:: Problem ::
Can you pick up the ros-users email thread below about feature requests and patches and carry it on from its last sentence?

:: Excerpt to read ::
[ros-users] Uservoice-like Suggestions Page

Jonathan Bohren jonathan.bohren at gmail.com
Thu Jul 19 20:59:36 UTC 2012

On Thu, Jul 19, 2012 at 10:07 PM, Ken Conley <kwc at kwc.org> wrote:

> On Thu, Jul 19, 2012 at 12:49 PM, Jonathan Bohren
> <jonathan.bohren at gmail.com> wrote:
> > On Jul 19, 2012 9:11 PM, "Ken Conley" <kwc at kwc.org> wrote:
> >>
> >> If you want to request a feature, it really should be in a ticket
> >> tracker -- or, even better, a patch should be attached.
> >
> > Considering the small size of many of the ros package development teams,
> > most of the time I submit tickets, bugfixes, feature requests to issue
> > trackers of projects, it feels like they're going into a black hole.
> This was something that KForge (new infrastructure) exacerbated, but
> was then meant to help with, but like most infrastructure, takes a lot
> of love, attention, and care to bring about the final vision -- just
> to hammer in my point that more infrastructure is not a good thing,

It's definitely a hard problem, but I feel like we need to do something
before things get too broken to fix.

> For the issue of patches, my life
> became a lot easier with stacks hosted on GitHub, where the cognitive
> load of integrating patches is very low.  For stacks not on GitHub,
> patches come in all different sorts of formats and take a huge amount
> of time to test and integrate -- most patches do not come with tests,
> and I'd estimate the defect rate in patches I've seen at 30-50%.

:: Supplied information ::
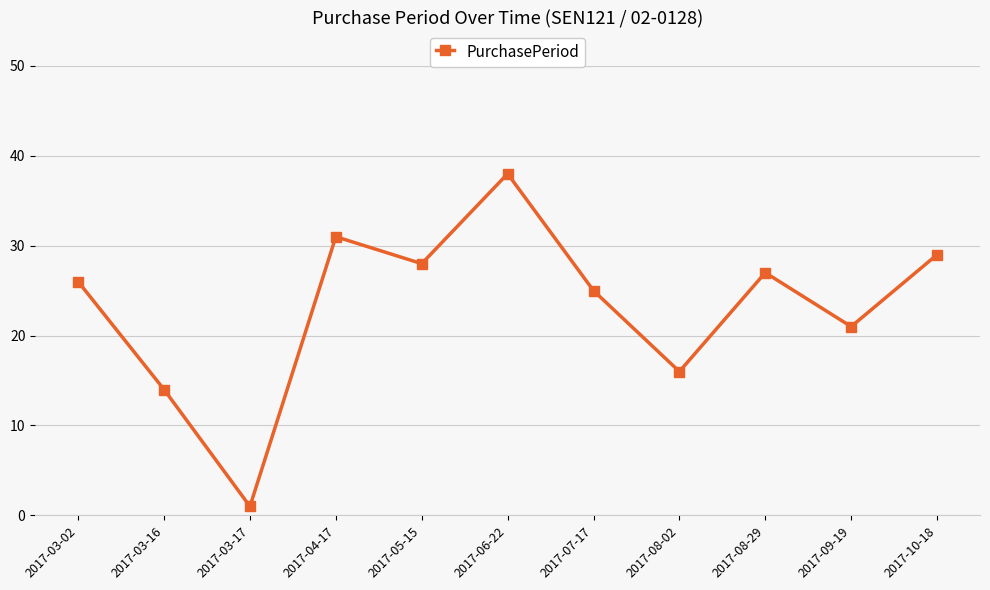

How many data points are less than 26?

5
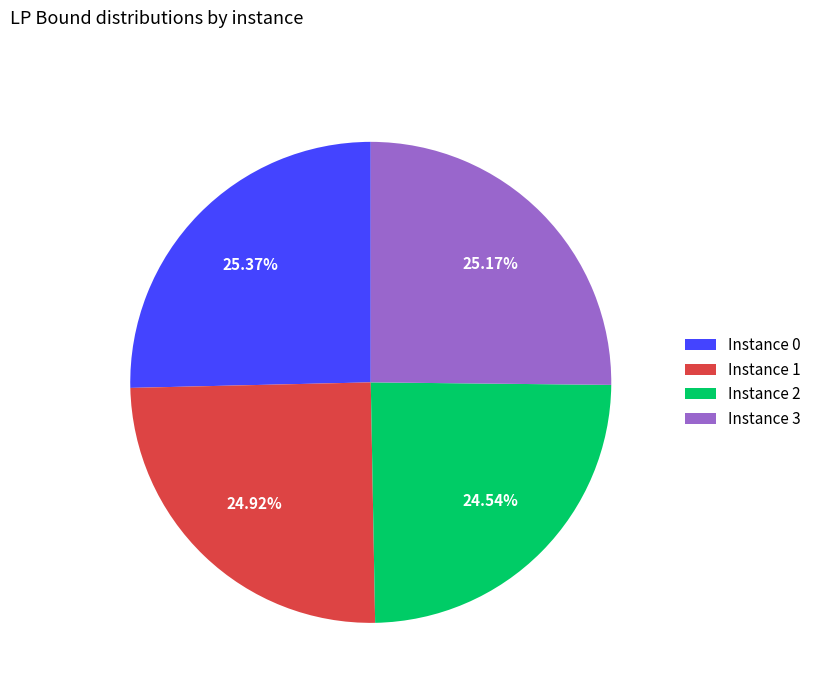

Is the sum of Instance 2 and Instance 1 greater than half?

No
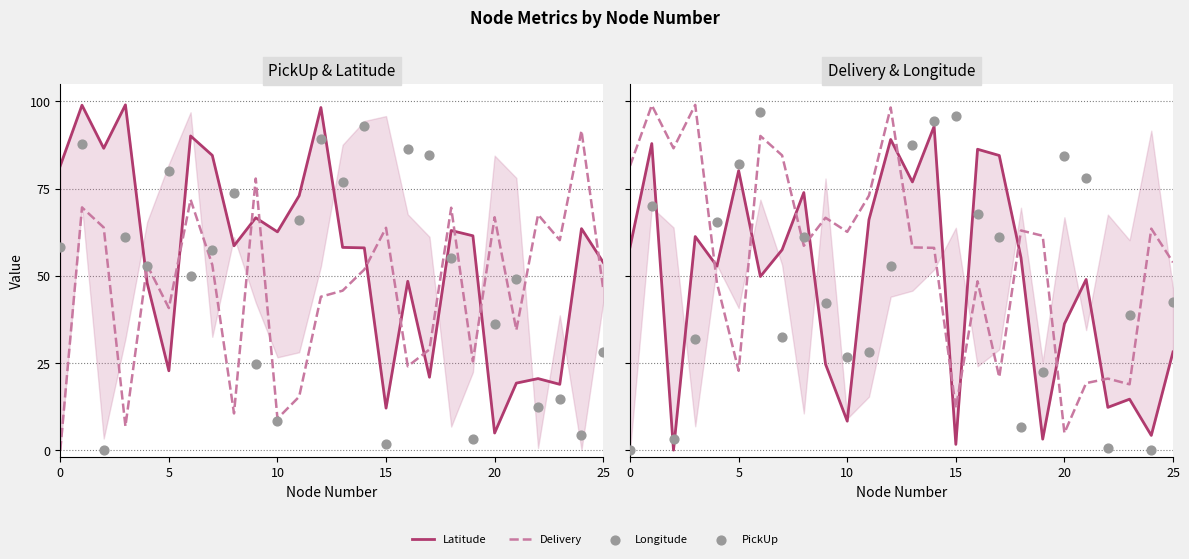

Which series contains the highest Y value?

Latitude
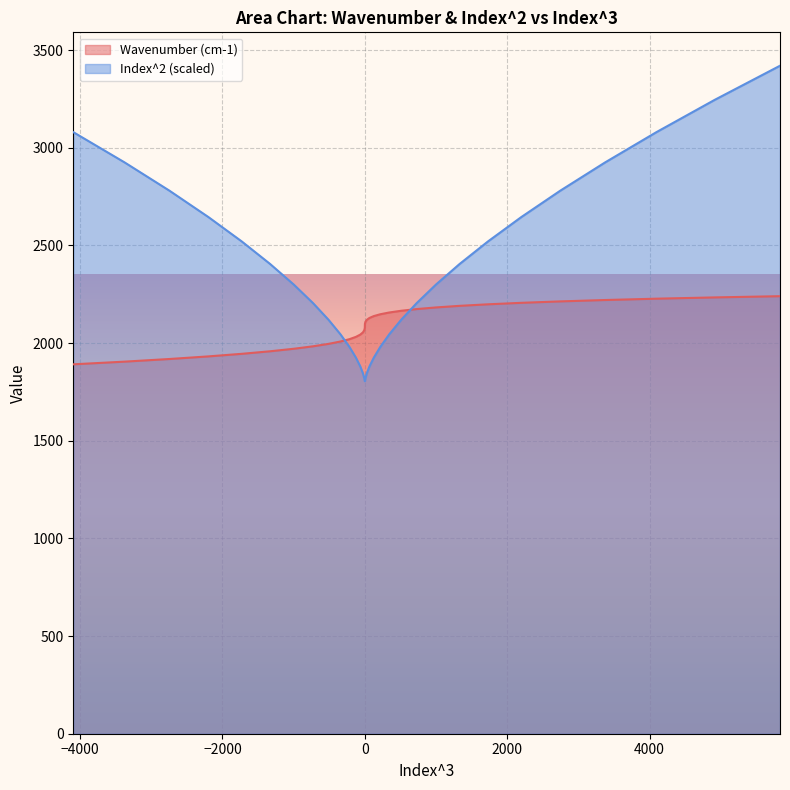

Rank the series by their maximum value, from lowest to highest.

Wavenumber (cm-1), Index^2 (scaled)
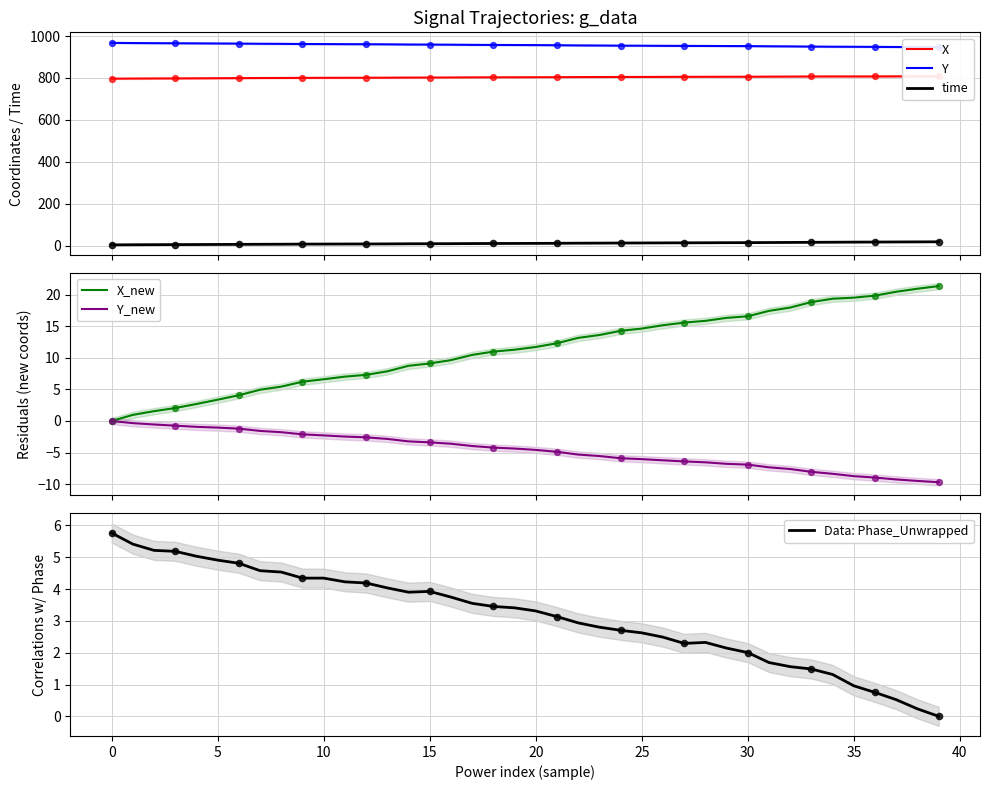

Which series contains the highest Y value?

Y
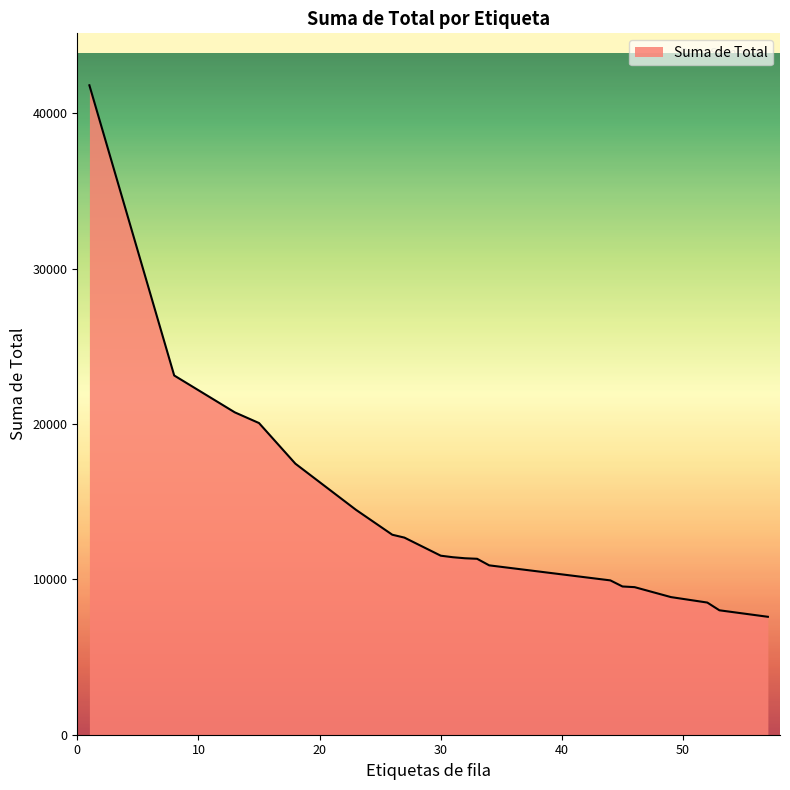

What is the minimum value shown in the chart?

7590.6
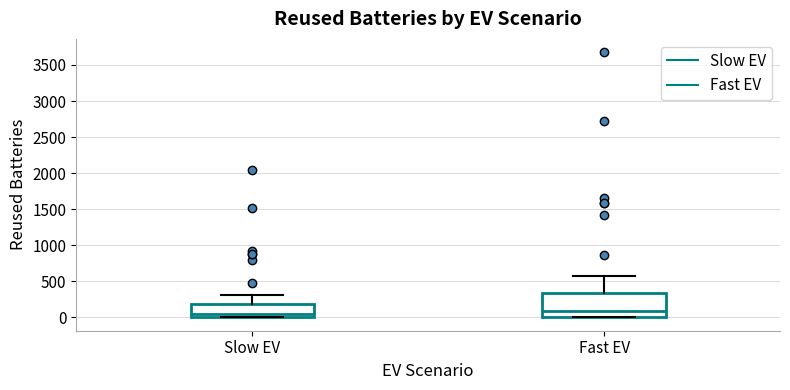

Which box is the tallest, from its lower edge to its upper edge?

Fast EV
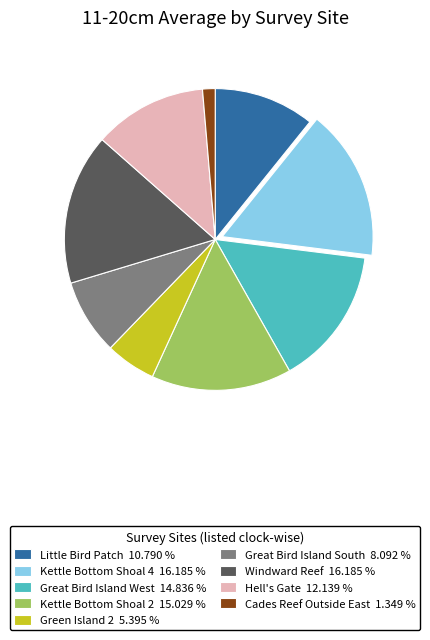

Does Windward Reef 16.185 % account for over 50% of the chart?

No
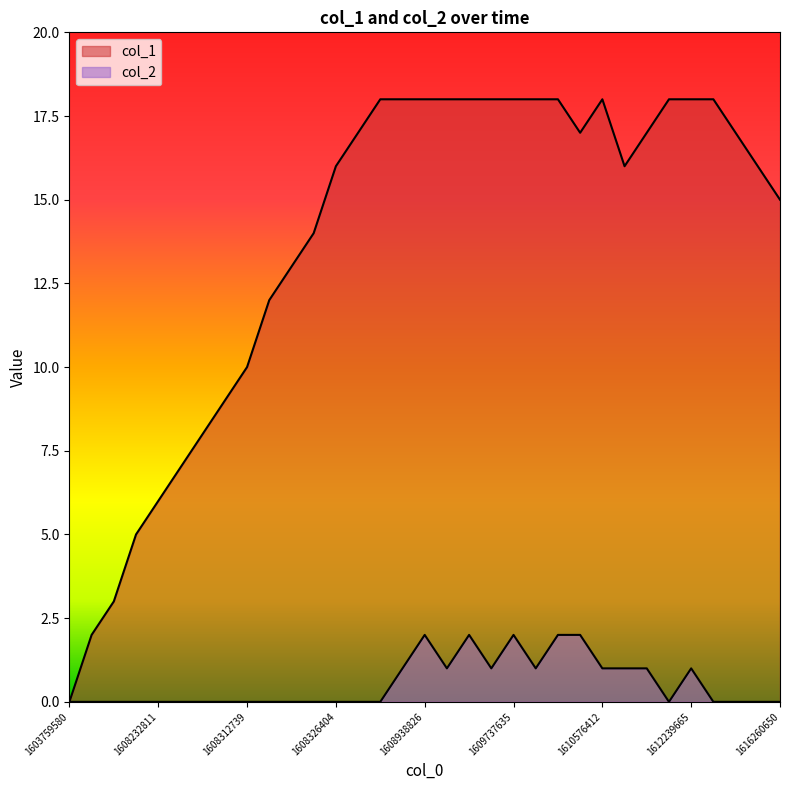

How many interior local peaks does the col_2 series have?

4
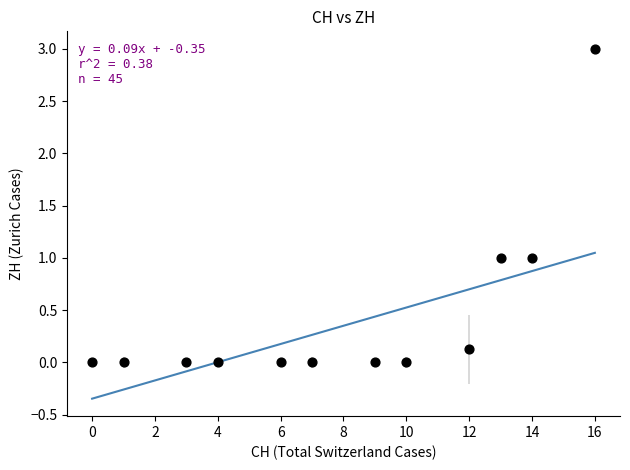

What is the range of Y values (max minus min)?

3.0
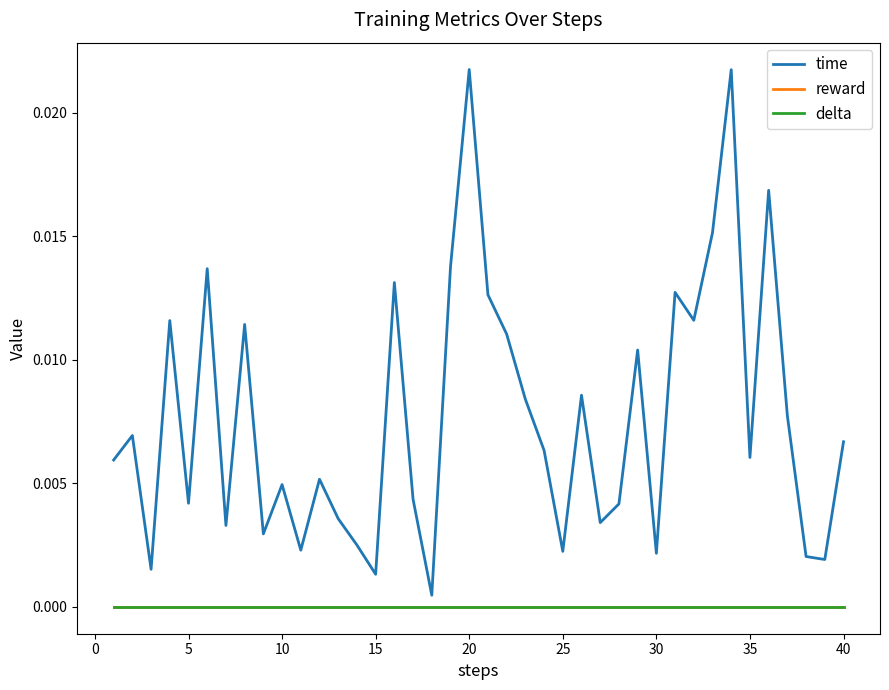

Does the chart display data point markers on the line(s)?

No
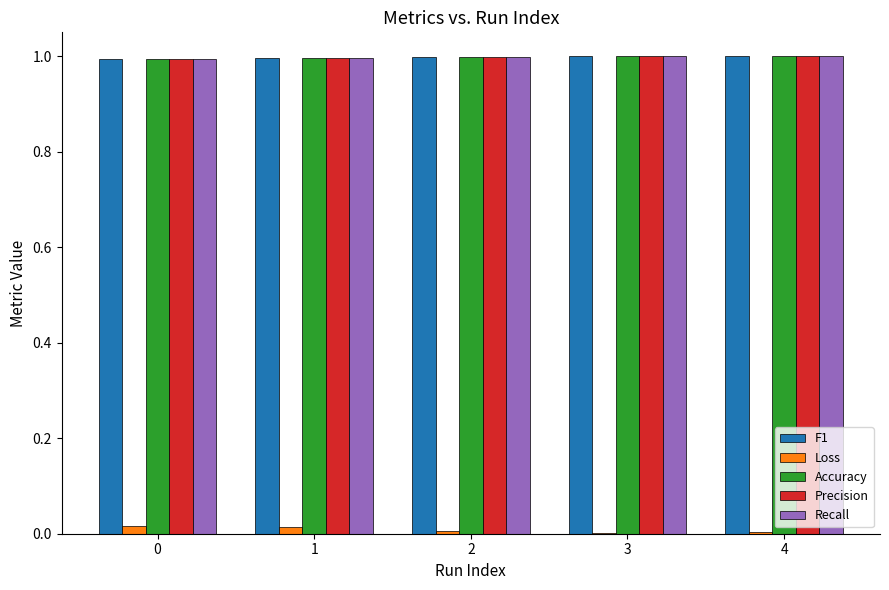

What is the greatest value displayed?

1.0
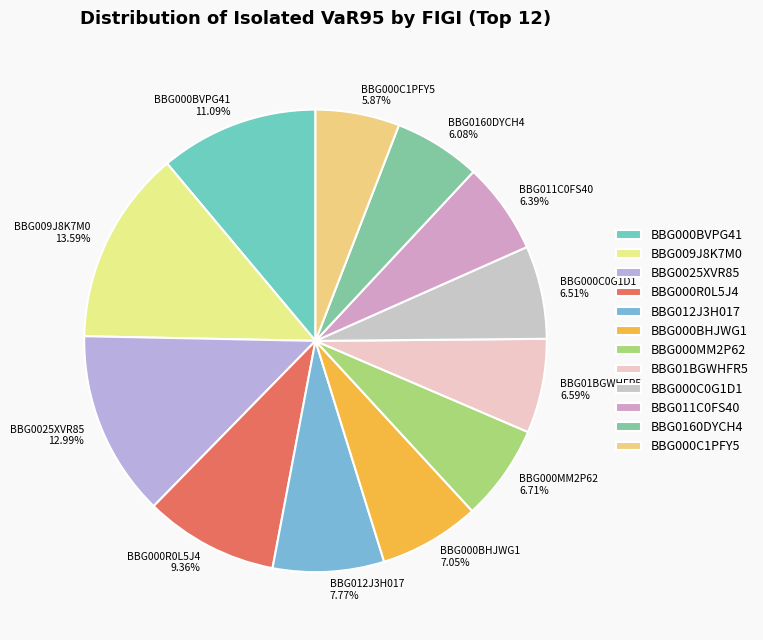

Count the number of slices in the pie.

12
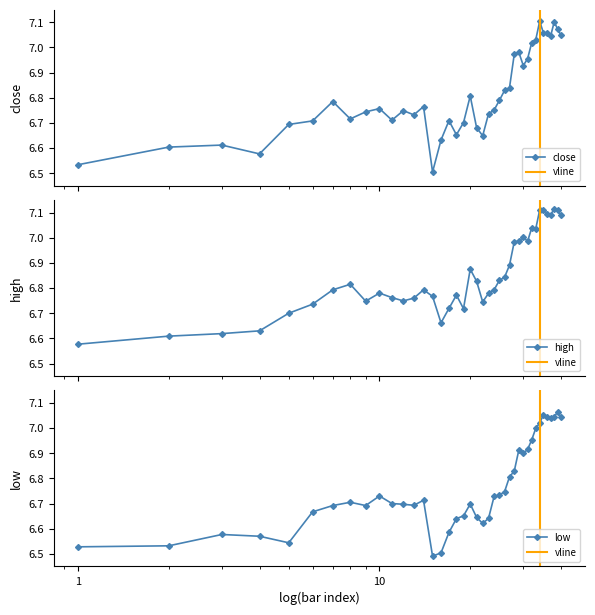

How many interior local valleys does the low series have?

7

:: Answer section ::
Yeah, the few cases where I've had good experiences have been through repos
hosted on sites where I could fork, patch, and then submit a merge/pull

> So, this is a long way of saying that moving more stacks to GitHub is
> likely to improve the uptake of patches, though exacerbate the issue
> of issue trackers.

Maybe we could make a campaign to get more packages onto repo hosting that
have merge/pull request capabilities?

> Adding a 'lazy-web' version of feature requests
> seems to only compound the issue.

Yeah, I don't think uservoice is a good solution, I sort of want the
reverse, where people can more easily submit features, instead of feature
requests. I think the feature-request pattern will only work if the
community is supplying the feature-responses. This is why I initially asked
if we could use answers.ros.org. I'm not going to delude myself by saying
that I think the maintainers of ROS packages who are also doing research
have the time to do the bidding of everyone using their software. I think
the pattern should involve users of a package contributing fixes and
features back. There are two things that I think set us apart from the
majority of open source software projects:

1) Each independent unit is only maintained by a few people, but is made
to inter-operate with code written by thousands of others, so you have very
small development teams
2) At this point at least, people using ROS packages are all also
developers writing ROS packages, even if they're not publishing that code,
and they actually have the capability to fix bugs in or add features to the
small packages they depend on.

I think there needs to be more pushing contributions back to those packages
listed in your project's <depend> tags. I just wish there were a better way
to facilitate it.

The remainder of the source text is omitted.